One of the biggest concerns are fevers; the younger the child, the more serious it can be.
"With any newborn, any fever low grade we worry about and you want you to call the pediatrician immediately," said Dr. Lahtinen-Aley.
Fevers can be alarming.
"There is that old wives’ tale, you don't want to let the fever go too high, or your child’s brain will, you know, melt or something. People worry about it but the best bet is to call the pediatrician," said Dr. Lahtinen-Aley.
Older school age kids can tolerate higher fevers.
“Fevers that are up to 103 or higher, may still be within the normal range and may still be the child’s normal immune response to a normal viral infection but if they are not acting well, always call you pediatrician," said Dr. Lahtinen-Aley.
Some fevers can be managed with at home fever reducers, plus…
"Lots of cool tubs lightly dressed and make sure they are drinking. Most kids with fevers really stop drinking and that is the bigger concern because they are more likely to become dehydrated," said Dr. Lahtinen-Aley.

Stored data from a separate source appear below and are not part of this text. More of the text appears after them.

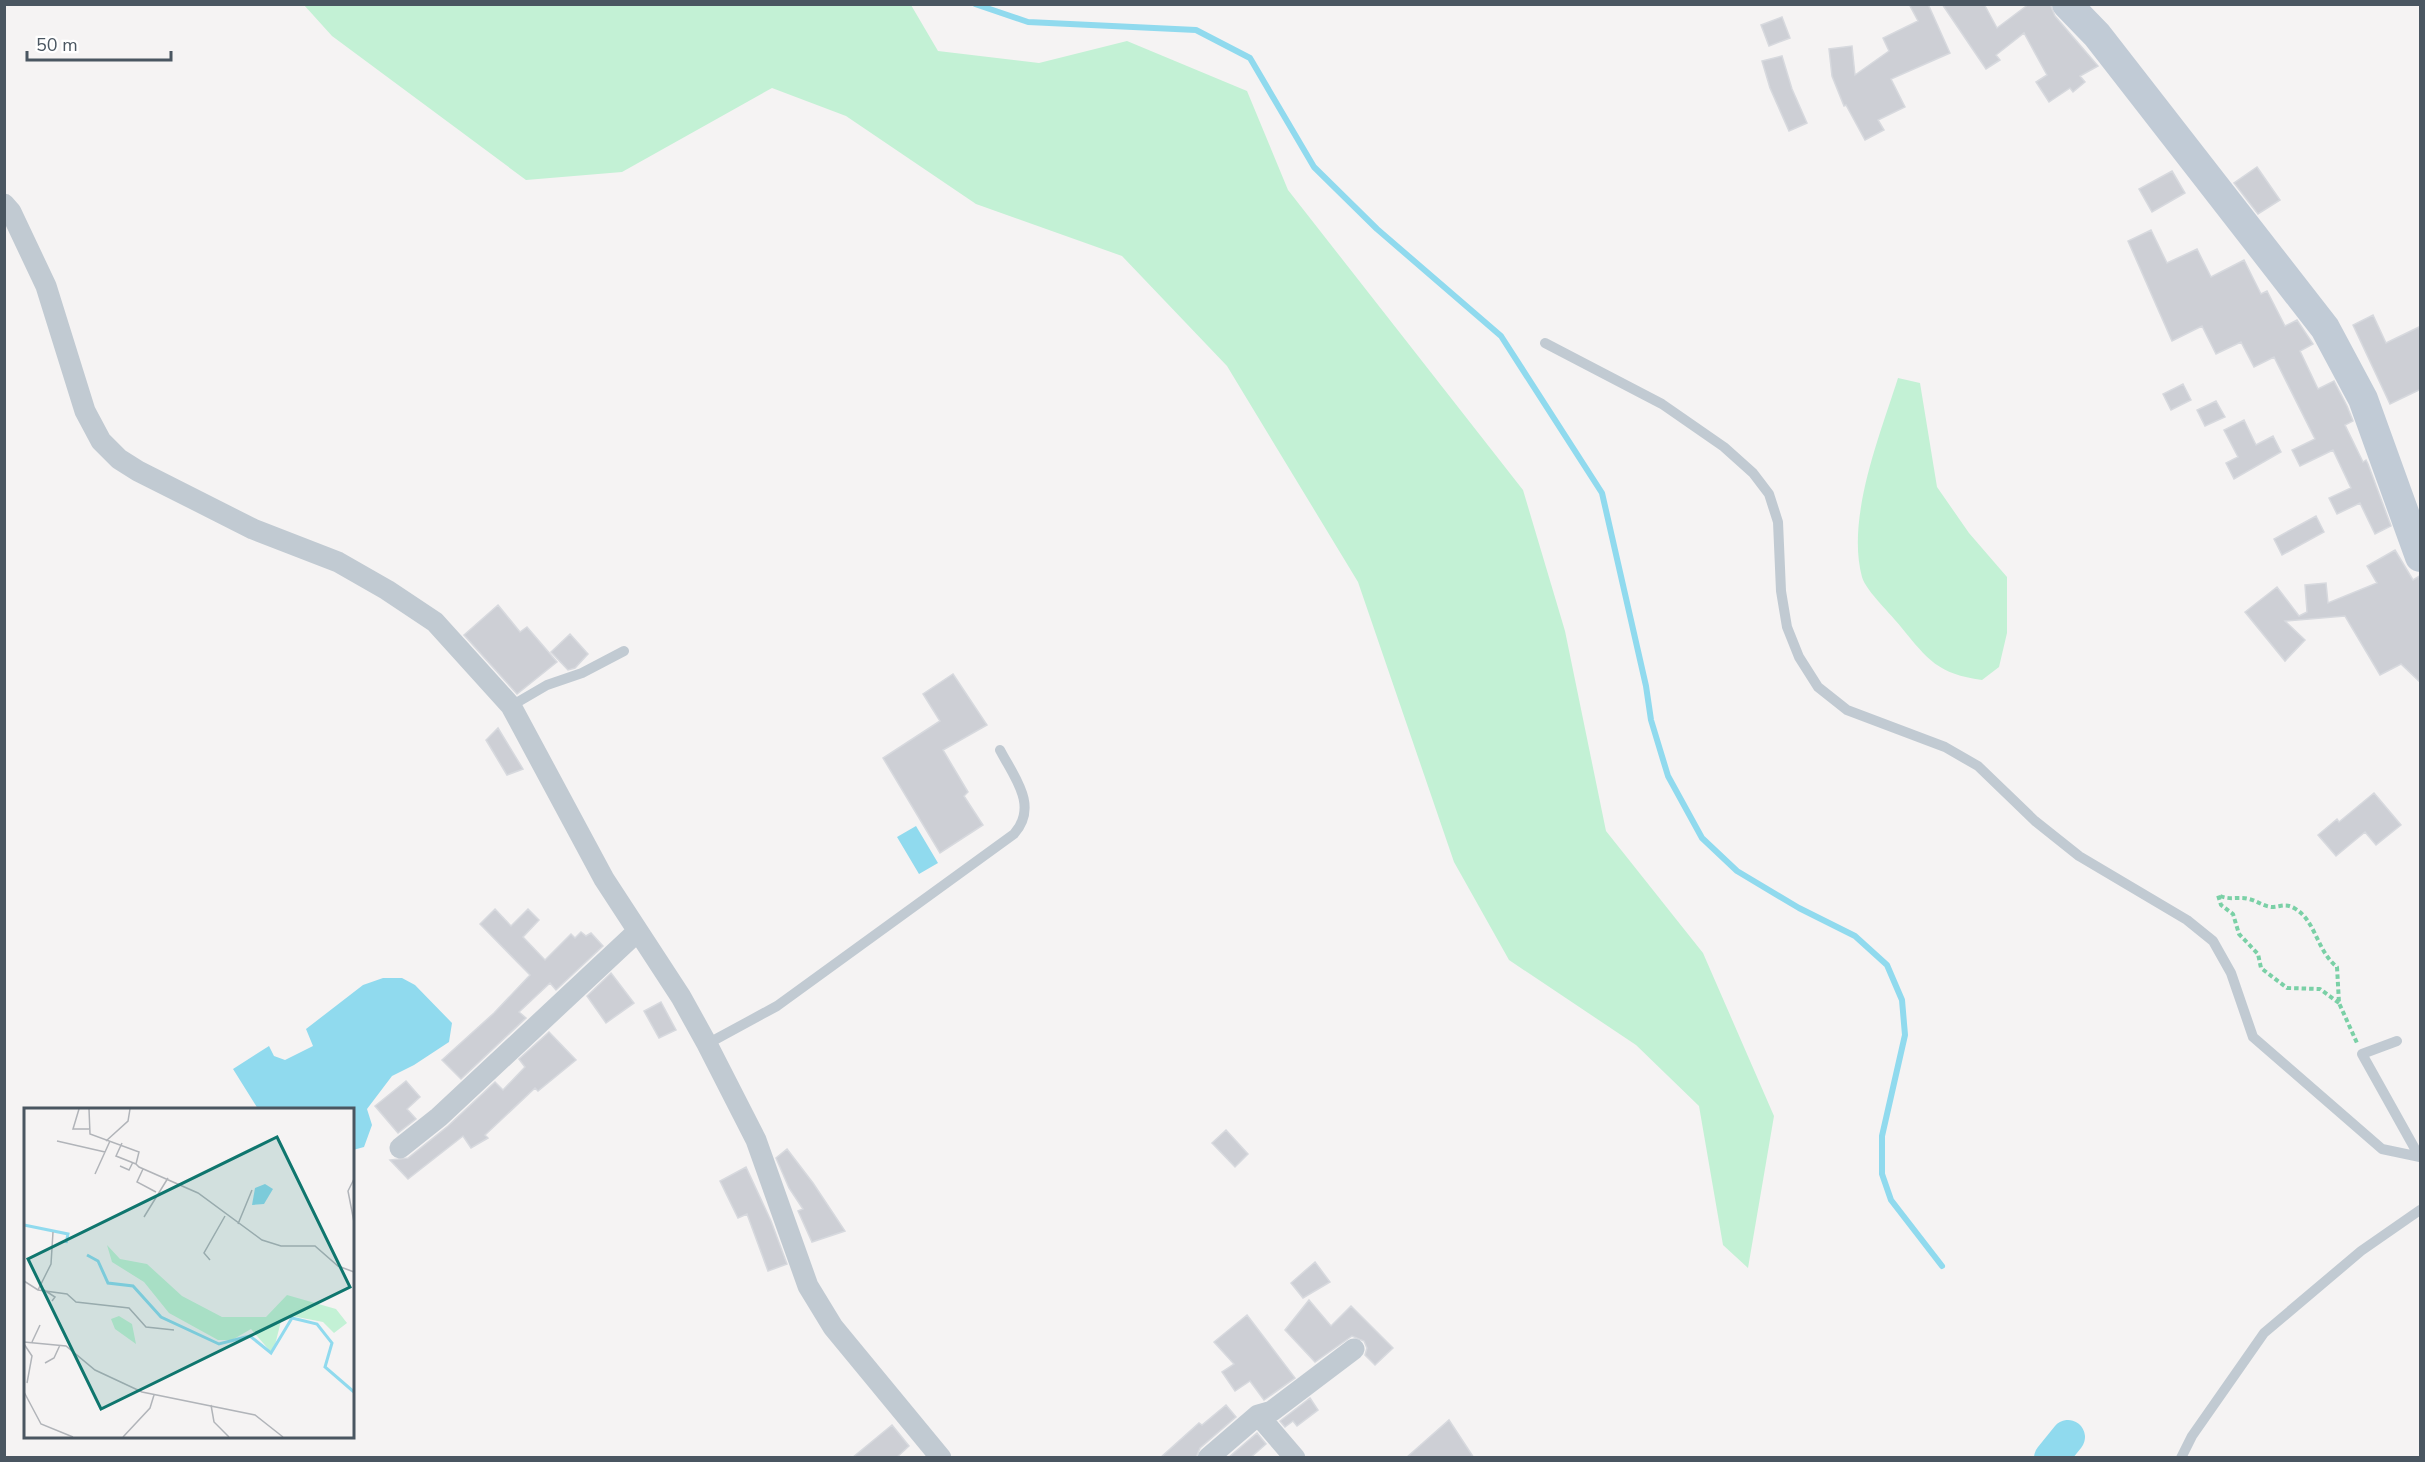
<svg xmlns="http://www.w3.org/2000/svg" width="2425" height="1462" font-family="'Nunito Sans',sans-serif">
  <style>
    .green { fill: #c3f1d5 }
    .water { fill: #90daee }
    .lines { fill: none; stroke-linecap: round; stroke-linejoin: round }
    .stream { stroke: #90daee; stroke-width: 6 }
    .river { stroke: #90daee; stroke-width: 34 }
    .building { fill: #cdcfd5; stroke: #d7d9de; stroke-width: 1.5 }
    .path { stroke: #7ad0a6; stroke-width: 4; stroke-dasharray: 4.5 3; stroke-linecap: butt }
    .lane { stroke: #c1cad2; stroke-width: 10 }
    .street { stroke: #c1cad2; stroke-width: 21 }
    .secondary { stroke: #c1cbd6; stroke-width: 30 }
    .inset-river { fill: none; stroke: #90daee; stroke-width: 3 }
    .inset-road { fill: none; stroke: #b1b4b9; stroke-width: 1.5 }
    .view { fill: #0f766e; fill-opacity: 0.15; stroke: #0f766e; stroke-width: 3 }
    .inset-edge { fill: none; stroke: #4a5661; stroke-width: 3 }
  </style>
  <rect width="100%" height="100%" fill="#f5f3f3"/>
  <!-- green -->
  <path class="green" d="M304,5H911L938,51L1039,63L1127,41L1247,91L1288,190L1523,490L1565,631L1606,831L1703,953L1774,1116L1748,1268L1723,1245L1699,1106L1636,1045L1509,960L1454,862L1358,582L1227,366L1122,256L976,204L846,116L772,88L622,172L526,180L332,36Z
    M1898,378L1920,383L1937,487L1969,533L2007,577V633L1999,667L1982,680C1938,674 1928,660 1901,627C1892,615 1866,591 1862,577C1846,518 1880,435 1898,378Z"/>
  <!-- water -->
  <path class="water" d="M916,826L938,863L919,874L897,837Z
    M383,978H402L415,985L452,1023L449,1042L414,1065L392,1076L367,1109L372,1125L364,1147L353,1150L352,1110L258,1109L233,1069L269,1046L274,1056L285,1060L313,1046L306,1029L363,985Z"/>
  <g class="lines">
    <!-- stream -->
    <path class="stream" d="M975,4L1028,22L1196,30L1250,58L1314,167L1377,229L1501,336L1602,493L1646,686L1651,720L1668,776L1702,838L1737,871L1799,908L1855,936L1887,965L1902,1000L1905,1035L1882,1136V1174L1891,1200L1942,1266"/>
    <!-- river -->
    <path class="river" d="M2051,1458L2068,1437"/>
  </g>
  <!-- building -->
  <path class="building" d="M1909,4H1928L1950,53L1891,79L1905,107L1878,120L1884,130L1865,140L1846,105L1844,106L1832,76L1829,49L1852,46L1855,75L1889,51L1883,38L1918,21Z
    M1942,4H1984L1997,28L2029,4H2050L2055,16L2098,66L2080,76L2085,82L2073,92L2070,88L2049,102L2036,82L2047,75L2024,33L1996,55L2000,60L1986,69Z
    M1782,17L1790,38L1769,46L1761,25Z
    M1782,56L1792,89L1807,123L1789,131L1770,88L1762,61Z
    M2257,167L2280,200L2258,214L2234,183Z
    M2172,171L2185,193L2152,212L2139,189Z
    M2151,230L2167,263L2197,249L2211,277L2244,260L2261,294L2267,291L2285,326L2297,320L2313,344L2300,351L2318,389L2334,381L2347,406L2353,421L2345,425L2363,462L2366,460L2368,464L2391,526L2375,534L2360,503L2337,514L2329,498L2351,488L2333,450L2300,466L2292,450L2315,439L2274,357L2254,367L2241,342L2216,354L2202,326L2172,341L2128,241Z
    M2373,315L2386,343L2421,326V389L2390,404L2353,325Z
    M2183,384L2191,400L2171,410L2163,394Z
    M2216,401L2225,417L2205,426L2197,410Z
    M2244,420L2256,445L2273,436L2281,452L2234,479L2226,463L2238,457L2224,430Z
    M2316,516L2324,532L2282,555L2274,539Z
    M2395,550L2413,580L2421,575V683L2401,664L2380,675L2345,616L2285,621L2305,640L2285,661L2245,612L2277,587L2299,616L2307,612L2305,585L2326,583L2328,603L2377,583L2367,566Z
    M498,605L520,632L527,627L557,662L517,694L464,635Z
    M570,634L588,654L575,668L568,670L551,652Z
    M953,674L987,725L943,750L968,792L964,796L983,825L940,853L883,758L940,721L923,694Z
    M498,728L523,769L507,775L486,740Z
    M2374,793L2401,825L2376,845L2365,832L2336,856L2318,835L2337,819L2339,822Z
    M495,909L511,926L528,909L539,920L523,937L545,960L571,934L575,938L581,932L586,936L591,933L603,946L556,990L550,983L519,1012L526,1018L461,1079L442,1060L494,1013L530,975L480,924Z
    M611,973L634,1003L606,1023L587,996Z
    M661,1002L676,1030L659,1038L644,1011Z
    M549,1032L576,1060L538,1091L535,1088L485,1135L488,1138L471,1148L463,1136L408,1179L390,1160L408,1158L448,1126L495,1082L503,1090L525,1067L519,1059Z
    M406,1081L420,1097L407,1109L416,1119L398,1133L375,1106Z
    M1226,1130L1248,1154L1235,1167L1212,1143Z
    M787,1149L813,1183L845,1231L812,1242L798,1211L803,1209L789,1188L776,1158Z
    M746,1167L771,1221L787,1264L768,1271L747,1214L738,1218L720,1181Z
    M1315,1262L1330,1282L1303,1298L1291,1283Z
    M1309,1300L1331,1326L1351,1306L1393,1348L1375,1365L1365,1355L1367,1348L1364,1341L1352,1336L1315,1362L1285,1330Z
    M1247,1315L1295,1378L1264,1400L1250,1381L1235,1391L1222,1372L1234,1364L1214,1342Z
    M1310,1398L1318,1410L1297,1426L1293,1421L1285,1427L1280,1421Z
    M1226,1405L1236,1417L1200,1448L1196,1458H1160L1199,1423L1202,1425Z
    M1449,1420L1474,1458H1406Z
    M892,1425L909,1446L896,1458H852Z
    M1257,1433L1266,1444L1250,1458H1228Z"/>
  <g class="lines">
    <!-- path -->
    <path class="path" d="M2339,1003L2320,989L2287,988L2261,968L2258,954L2239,934L2233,914L2221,905L2218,895C2230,901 2238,896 2249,899C2257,901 2263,906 2271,907C2280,907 2285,903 2294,908C2316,920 2316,950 2337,967L2339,1003L2357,1043"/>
    <!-- lane -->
    <path class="lane" d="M1545,343L1662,404L1724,447L1753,473L1769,494L1778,522L1781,591L1787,627L1799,657L1818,687L1847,710L1945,747L1978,766L2035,821L2079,856L2187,920L2213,941L2231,973L2253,1037L2382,1149L2420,1157
      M511,706L547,685L582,673L624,651
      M2397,1041L2362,1054L2419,1156
      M707,1044L777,1006L1014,834C1039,806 1014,777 1000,750
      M2181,1458L2192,1436L2264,1333L2361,1251L2420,1210"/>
    <!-- street -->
    <path class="street" d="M4,204L11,212L46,286L85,411L101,441L119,459L138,471L253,529L338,562L387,590L435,622L511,706L604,879L681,997L707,1044L756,1140L808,1286L833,1327L941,1458
      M400,1148L439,1117L638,931
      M1258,1415L1295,1458
      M1208,1458L1258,1415L1272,1411L1354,1349"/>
    <!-- secondary -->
    <path class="secondary" d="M2067,4L2097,35L2325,328L2363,399L2420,557"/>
  </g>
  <!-- overview -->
  <g transform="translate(24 1108)">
    <rect width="330" height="330" fill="#f5f3f3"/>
    <path d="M83,137L96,151L123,156L158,188L198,209H242L263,187L312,201L323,215L310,225L299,214L268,208L257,213L250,241L246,243L227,221L208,232H194L145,205L120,174L88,154ZM95,208L108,216L112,236L91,221L87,211Z" fill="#c3f1d5"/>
    <path d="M241,76L249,81L240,96L228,97L231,80Z" fill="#90daee"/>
    <path class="inset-river" d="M0,117L44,126L42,135M63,147L74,153L84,175L109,178L137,209L195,236L226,228L247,245L268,210L293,216L308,235L301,259L330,284"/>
    <path class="inset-road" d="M55,1L49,21H65M65,1L66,26L115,44L112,56L115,59L174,85L238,132L257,138H291L314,158L330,164M33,33L81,44M82,33L104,13L106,1M98,35L92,48L112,56M96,58L105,62L109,54M119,61L113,74L132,84M71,66L86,33M330,71L324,83L330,114M120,109L144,70M214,116L228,82M186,152L180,145L201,108M0,173L14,182L43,186L52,194L105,200L122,219L150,222M14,182L27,156L29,124M20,182L31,189L28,193M0,234L42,238L71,262L118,284L231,307L259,329M8,234L16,217M0,236L8,248L3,275M21,255L30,250L36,237M0,284L17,316L49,329M187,297L190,314L205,329M99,329L126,300L130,287"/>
    <path class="view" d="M253,29L326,179L77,301L4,151Z"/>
    <rect width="330" height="330" class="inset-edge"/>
  </g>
  <!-- border -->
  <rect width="2425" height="1462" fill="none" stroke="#4a5661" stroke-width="12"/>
  <!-- scale -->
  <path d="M27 51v9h144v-9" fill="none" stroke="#4a5661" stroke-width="3"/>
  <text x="36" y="51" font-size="18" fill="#4a5661" stroke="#ffffff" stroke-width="4.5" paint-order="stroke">50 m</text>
</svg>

The doctor advises if your older child’s fever does not resolve within two days, call your pediatrician. And if your child suffers any difficulty breathing, that's an emergency.
"Any shortness of breath or difficulty breathing or wheezing, those are definite reasons to call the doctor right away,” said Dr. Lahtinen-Aley.
If you are not sure to call the pediatrician, especially if you are a new parent, always err on the side of caution.
And be careful in the summer. Look for ticks bites, bugs bites, and skin rashes.
"If there are any other symptoms, shortness of breath, hives, call 911 for those severe symptoms," said. Dr. Lahtinen-Aley.